When Las Vegas casinos reopen in a couple of weeks, they’ll have their work cut out for them, trying to ramp up business in a pandemic-weary world.
MGM Resorts International, the Strip’s largest operator by number of properties (13), acknowledged as much with an announcement May 18 that after four years, it’s scrapping its parking fees. The Cosmopolitan quickly followed suit, and Caesars Entertainment took a tentative step in the same direction, saying it will eliminate the fees at Caesars Palace and the Flamingo, the first of its eight resorts slated to reopen.
Caesars will do away with self-parking fees only, but industry expert Steve Gallaway expects it’s just a matter of time before Caesars is compelled to follow MGM’s lead and eliminate valet parking fees as well.
“I don’t know how they don’t,” he told GGB News. “Are you going to be the only operator on the Las Vegas Strip that’s charging parking fees?”
Probably not. With the post-Covid hangover likely to keep tourism and MICE-related air travel down for some time, the drive-in market𑁋which accounts for around half of all visits to Vegas, bus trips included will be more important than ever.
There are also the locals to consider. About 1.8 million adults live in the Las Vegas Valley, and support a multibillion-dollar industry of neighborhood casinos. They tend to avoid the tourist traps and the tourist prices on the Strip. Anything operators can do to entice more of them through the doors would be a good thing as well.
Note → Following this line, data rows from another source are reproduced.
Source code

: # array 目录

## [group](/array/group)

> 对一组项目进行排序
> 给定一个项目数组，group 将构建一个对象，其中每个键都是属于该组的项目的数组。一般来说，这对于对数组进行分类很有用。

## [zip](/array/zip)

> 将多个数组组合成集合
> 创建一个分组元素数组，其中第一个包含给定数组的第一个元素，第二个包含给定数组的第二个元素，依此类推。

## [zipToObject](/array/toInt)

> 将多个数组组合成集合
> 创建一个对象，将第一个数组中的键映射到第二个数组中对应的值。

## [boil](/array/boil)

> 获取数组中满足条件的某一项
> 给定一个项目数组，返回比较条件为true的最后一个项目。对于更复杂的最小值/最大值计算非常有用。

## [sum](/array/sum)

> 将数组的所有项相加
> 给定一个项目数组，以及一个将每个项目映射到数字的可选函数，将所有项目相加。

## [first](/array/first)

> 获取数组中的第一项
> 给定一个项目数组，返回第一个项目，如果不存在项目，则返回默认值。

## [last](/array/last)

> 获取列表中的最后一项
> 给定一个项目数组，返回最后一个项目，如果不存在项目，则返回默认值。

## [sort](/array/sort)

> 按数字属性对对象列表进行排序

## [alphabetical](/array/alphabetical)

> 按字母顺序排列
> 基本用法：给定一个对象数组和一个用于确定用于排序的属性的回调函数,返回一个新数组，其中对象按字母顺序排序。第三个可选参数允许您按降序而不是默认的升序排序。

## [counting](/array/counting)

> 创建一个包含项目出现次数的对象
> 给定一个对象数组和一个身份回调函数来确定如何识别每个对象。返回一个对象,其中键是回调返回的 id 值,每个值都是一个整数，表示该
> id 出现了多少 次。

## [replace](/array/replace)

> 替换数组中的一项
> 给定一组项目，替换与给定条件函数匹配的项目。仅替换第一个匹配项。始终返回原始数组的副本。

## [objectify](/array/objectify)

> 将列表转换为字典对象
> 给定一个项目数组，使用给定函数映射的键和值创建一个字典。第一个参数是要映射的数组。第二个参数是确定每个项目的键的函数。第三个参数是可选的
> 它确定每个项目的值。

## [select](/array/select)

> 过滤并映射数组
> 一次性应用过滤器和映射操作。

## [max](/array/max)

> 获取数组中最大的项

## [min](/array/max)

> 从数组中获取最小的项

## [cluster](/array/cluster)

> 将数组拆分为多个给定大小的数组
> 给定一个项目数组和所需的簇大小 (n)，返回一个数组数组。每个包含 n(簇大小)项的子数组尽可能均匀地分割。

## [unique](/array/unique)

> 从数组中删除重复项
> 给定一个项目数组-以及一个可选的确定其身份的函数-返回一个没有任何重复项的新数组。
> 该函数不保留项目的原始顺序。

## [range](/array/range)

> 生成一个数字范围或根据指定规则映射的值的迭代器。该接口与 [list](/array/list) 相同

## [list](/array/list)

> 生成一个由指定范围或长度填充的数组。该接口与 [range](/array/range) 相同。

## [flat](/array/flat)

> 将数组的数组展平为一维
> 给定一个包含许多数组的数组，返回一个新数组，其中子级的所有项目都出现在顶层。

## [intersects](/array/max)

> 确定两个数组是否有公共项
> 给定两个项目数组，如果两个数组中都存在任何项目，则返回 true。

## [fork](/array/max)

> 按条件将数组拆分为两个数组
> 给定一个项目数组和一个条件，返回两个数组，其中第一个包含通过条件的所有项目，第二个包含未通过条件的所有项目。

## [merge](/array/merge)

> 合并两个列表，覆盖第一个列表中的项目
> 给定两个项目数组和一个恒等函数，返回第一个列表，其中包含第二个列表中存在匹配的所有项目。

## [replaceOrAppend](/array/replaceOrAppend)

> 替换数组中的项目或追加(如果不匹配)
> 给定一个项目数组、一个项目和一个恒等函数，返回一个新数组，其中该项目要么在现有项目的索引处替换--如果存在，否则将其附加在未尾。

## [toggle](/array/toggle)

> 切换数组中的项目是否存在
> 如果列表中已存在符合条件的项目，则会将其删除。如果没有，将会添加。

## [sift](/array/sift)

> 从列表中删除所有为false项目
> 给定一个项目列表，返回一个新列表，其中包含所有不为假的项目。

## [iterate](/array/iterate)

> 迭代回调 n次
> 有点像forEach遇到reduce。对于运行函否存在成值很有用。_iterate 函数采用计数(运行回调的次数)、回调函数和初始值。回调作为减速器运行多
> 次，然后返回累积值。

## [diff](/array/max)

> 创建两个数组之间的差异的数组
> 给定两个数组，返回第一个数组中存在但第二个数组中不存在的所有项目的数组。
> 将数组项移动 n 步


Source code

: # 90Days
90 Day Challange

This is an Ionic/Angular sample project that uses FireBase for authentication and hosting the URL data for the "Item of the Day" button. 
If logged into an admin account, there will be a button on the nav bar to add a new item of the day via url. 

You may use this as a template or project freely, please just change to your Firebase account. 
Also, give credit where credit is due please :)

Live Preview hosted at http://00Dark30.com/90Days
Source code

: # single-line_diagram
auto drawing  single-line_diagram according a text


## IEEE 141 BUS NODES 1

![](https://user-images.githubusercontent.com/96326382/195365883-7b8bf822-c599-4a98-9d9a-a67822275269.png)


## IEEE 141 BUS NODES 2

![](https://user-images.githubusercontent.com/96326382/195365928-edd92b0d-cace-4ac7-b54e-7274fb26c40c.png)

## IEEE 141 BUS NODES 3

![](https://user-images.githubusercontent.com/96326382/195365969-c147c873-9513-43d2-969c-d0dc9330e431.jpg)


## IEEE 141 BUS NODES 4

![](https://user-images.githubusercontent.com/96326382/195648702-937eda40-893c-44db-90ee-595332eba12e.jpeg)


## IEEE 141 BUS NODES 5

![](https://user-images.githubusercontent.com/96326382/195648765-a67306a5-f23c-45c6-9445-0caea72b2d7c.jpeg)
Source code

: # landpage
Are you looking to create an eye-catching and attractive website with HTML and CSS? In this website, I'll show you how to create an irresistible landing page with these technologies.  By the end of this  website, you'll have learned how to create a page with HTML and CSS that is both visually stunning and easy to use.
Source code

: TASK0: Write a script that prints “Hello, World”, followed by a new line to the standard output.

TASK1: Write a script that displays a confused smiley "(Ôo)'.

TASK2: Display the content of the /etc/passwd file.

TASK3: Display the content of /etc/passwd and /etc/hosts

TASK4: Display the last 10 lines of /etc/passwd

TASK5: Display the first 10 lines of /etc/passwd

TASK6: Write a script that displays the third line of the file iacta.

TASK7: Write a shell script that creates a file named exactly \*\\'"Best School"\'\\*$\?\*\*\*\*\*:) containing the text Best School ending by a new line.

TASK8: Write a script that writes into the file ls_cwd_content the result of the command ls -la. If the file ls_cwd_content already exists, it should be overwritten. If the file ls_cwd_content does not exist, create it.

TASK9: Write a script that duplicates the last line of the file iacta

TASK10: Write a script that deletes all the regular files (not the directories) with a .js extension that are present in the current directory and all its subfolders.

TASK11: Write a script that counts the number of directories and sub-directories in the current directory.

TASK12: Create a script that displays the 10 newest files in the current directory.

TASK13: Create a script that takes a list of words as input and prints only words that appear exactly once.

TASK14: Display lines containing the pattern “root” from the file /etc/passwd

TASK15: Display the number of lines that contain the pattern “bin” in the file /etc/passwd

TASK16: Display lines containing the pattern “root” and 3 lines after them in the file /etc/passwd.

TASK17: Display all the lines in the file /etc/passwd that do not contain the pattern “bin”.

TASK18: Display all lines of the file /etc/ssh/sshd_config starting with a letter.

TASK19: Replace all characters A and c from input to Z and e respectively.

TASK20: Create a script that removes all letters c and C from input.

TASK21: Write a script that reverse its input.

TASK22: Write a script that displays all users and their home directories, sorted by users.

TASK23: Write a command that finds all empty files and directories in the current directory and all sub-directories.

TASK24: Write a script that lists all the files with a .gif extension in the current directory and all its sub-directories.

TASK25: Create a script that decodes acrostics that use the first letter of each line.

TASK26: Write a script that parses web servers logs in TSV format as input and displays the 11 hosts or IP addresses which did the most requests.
“Operators are going to be looking to remove any and all barriers and obstacles they think they might encounter,” said Brent Pirosch, director of gaming consulting services for CBRE’s Global Gaming Group in Las Vegas. “They’ll be looking at all aspects of their business, looking at what they do and figuring out what they can do better.”
Gallaway, founder and head of industry consultants Global Market Advisors, says it’s time for some soul-searching as the Strip ponders its future in the new normal, whatever that turns out to be. In areas directly affecting the visitor experience𑁋like resort fees, the cost of food and drink and front-line service𑁋the value proposition isn’t what it used to be, in his view.
“I really, truly believe that for the Las Vegas Strip to grow in the future, they have to adjust their prices, they have to return to a focus on the customer and become competitive again with non-gaming destinations.”
He says charging for parking particularly fails the value test, not because the practice is unique to Las Vegas, which of course it isn’t, but because in Las Vegas it’s unnecessary. There’s plenty of space to park on the Strip, so attaching a premium to it strikes the consumer as a cash grab.
“It had nothing to do with supply and demand,” he said. “It was just the operators identifying another way to squeeze money out of the customer’s pocket.”
Stifel Nicolaus analyst Brad Boyer agrees, at least in spirit. As he told GGB News: “You need to create experiences that people can’t get anywhere else. It’s true there’s nothing like Las Vegas. But they’re going to need to do something to drive demand. They have to get back to basics, which is the leisure traveler.”
He sees the post-shutdown era as a “prime opportunity” to walk back a certain corporate “vision,” as he termed it, “where basically what you’re doing is cutting costs, cutting costs, cutting costs and jamming the consumer on the other side—then telling your investors you’re growing.”
Free parking is one small step. But it’s one Gallaway heartily welcomes.
“I was happy to see the release about MGM,” he said. “I really hope that it’s the beginning for how operators plan to reopen these properties by thinking about how they can start giving some value back. I think they’re recognizing they need to adjust their business model.”